Data excerpts:

■ ■ ■ ■ ■ ■ ■

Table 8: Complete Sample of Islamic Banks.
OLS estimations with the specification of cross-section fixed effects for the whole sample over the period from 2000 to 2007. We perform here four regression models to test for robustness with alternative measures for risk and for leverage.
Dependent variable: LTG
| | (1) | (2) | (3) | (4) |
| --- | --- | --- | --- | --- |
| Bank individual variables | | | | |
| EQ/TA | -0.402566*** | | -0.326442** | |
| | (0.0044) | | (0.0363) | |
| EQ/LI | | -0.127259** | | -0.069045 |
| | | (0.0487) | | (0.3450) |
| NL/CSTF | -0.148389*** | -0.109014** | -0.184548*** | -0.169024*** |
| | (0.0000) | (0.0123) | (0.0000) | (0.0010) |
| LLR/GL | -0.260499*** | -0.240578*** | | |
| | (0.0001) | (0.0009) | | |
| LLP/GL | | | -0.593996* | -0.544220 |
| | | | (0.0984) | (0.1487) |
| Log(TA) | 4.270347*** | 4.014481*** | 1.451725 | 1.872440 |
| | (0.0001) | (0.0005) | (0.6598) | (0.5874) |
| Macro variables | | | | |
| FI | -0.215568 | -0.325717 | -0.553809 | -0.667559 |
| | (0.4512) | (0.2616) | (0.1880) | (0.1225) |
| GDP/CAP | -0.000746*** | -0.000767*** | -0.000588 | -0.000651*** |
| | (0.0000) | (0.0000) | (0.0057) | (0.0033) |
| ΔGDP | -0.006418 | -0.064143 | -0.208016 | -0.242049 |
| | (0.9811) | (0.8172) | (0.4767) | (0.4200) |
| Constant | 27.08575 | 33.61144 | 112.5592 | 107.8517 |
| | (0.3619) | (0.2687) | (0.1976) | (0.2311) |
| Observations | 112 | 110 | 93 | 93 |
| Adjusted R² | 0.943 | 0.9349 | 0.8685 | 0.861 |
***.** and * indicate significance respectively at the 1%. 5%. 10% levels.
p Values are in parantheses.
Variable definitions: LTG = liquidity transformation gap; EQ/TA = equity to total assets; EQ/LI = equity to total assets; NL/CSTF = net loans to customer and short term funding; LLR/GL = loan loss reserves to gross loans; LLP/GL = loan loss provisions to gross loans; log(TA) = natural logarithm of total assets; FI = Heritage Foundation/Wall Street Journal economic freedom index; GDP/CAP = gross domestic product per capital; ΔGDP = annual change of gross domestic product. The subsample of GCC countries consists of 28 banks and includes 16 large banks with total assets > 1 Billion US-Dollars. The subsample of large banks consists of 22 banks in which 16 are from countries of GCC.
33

■ ■ ■ ■ ■ ■ ■

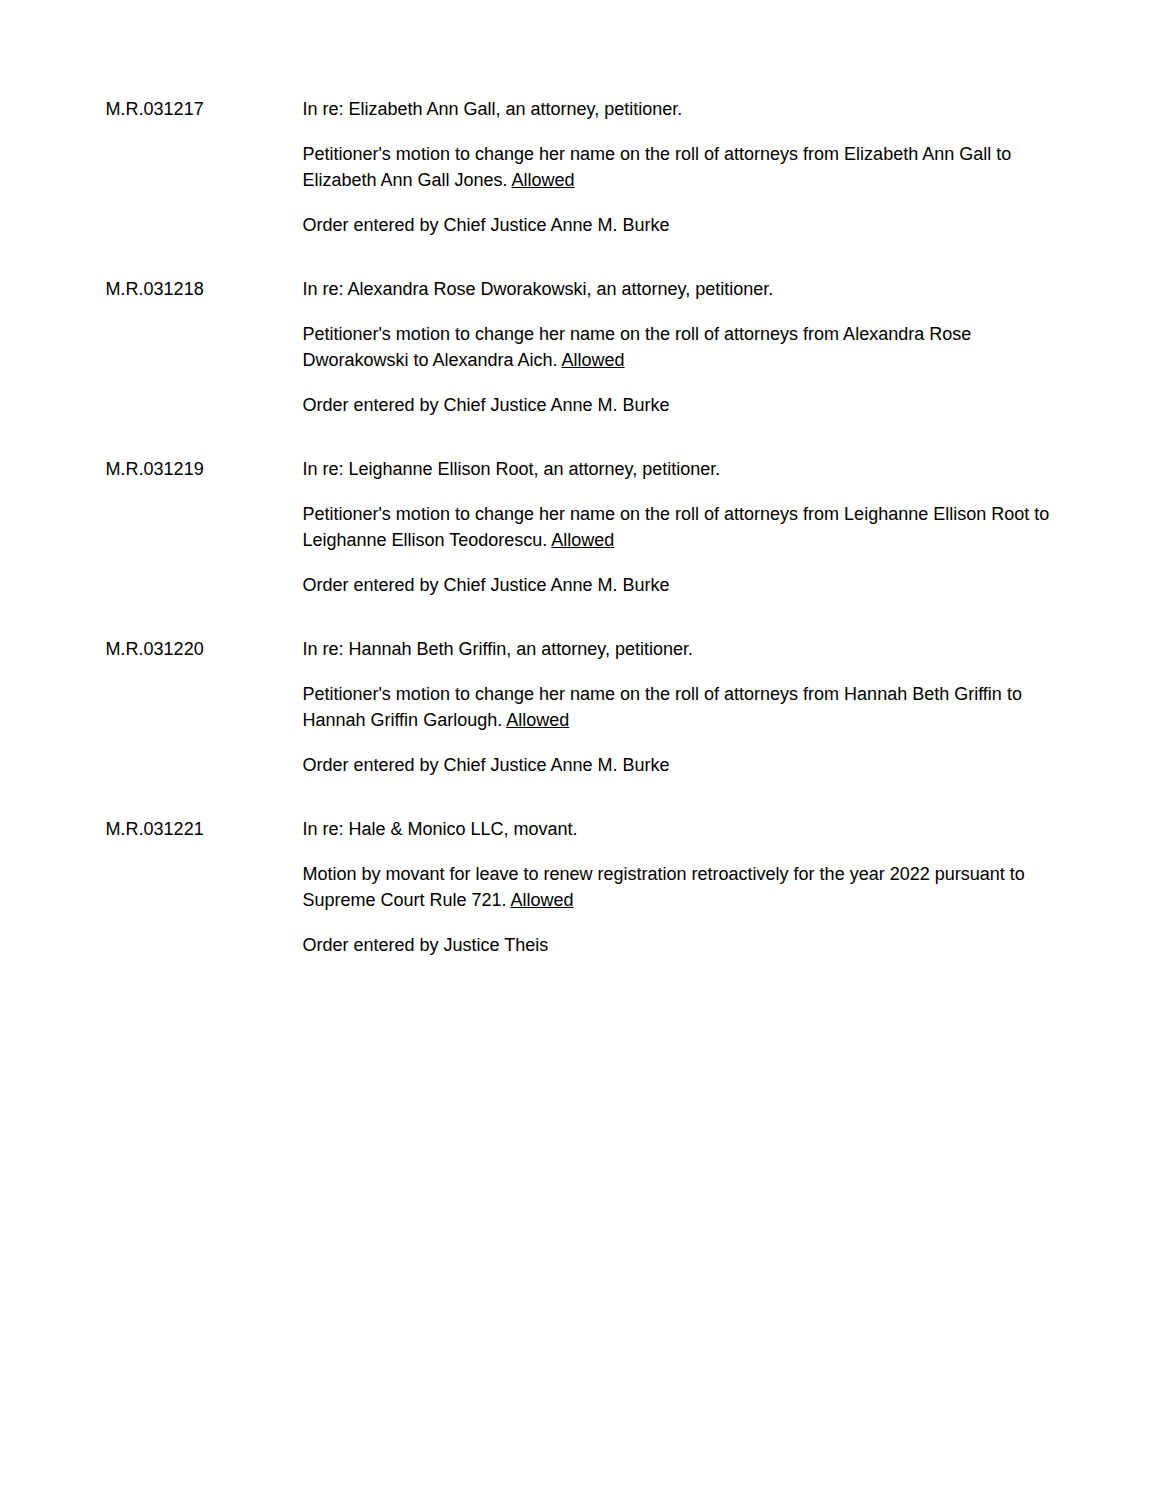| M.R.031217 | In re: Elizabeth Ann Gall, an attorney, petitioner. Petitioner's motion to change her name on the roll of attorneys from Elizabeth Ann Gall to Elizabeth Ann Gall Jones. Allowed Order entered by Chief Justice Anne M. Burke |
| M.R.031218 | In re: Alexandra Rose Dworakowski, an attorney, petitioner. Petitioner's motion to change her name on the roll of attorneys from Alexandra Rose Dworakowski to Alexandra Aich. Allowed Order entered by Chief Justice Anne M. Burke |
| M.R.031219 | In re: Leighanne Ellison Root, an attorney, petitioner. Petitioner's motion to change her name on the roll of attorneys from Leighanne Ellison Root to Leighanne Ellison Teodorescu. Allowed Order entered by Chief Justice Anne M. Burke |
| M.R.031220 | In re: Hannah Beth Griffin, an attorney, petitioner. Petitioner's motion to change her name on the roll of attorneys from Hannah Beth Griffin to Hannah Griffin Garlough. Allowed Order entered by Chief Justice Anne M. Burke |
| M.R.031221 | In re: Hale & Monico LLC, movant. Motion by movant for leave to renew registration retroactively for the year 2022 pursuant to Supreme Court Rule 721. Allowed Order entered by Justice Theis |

■ ■ ■ ■ ■ ■ ■

**EXERCISE GOAL**. Whenever the string "variables" occurs in a line of the entries above, copy that line.

**ANSWER TO THE PROBLEM**.
| Bank individual variables | | | | |
| Macro variables | | | | |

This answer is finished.